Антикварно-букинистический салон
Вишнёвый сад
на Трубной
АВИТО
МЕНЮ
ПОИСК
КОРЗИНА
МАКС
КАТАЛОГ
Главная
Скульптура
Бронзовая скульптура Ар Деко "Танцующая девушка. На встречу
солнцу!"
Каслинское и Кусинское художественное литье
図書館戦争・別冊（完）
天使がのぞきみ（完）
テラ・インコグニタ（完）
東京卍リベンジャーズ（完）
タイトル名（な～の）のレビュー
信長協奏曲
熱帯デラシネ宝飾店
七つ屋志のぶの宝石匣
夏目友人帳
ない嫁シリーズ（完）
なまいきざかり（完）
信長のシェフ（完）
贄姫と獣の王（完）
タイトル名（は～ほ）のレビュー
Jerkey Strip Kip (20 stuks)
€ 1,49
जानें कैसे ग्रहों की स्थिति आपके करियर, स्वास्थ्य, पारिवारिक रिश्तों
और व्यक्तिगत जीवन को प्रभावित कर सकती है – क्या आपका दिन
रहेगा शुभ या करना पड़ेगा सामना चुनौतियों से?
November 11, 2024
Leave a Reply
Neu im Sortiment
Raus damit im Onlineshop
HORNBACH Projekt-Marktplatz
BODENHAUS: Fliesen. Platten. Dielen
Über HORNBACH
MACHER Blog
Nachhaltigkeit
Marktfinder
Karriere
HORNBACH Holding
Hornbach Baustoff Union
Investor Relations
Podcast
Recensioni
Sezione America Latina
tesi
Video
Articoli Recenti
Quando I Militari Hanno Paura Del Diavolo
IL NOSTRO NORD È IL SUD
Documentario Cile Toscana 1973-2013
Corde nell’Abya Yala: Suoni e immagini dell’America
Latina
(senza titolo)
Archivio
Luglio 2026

◆ About this task: Return each line of the data where the word "America" appears.

◆ Written answer:
Sezione America Latina
Corde nell’Abya Yala: Suoni e immagini dell’America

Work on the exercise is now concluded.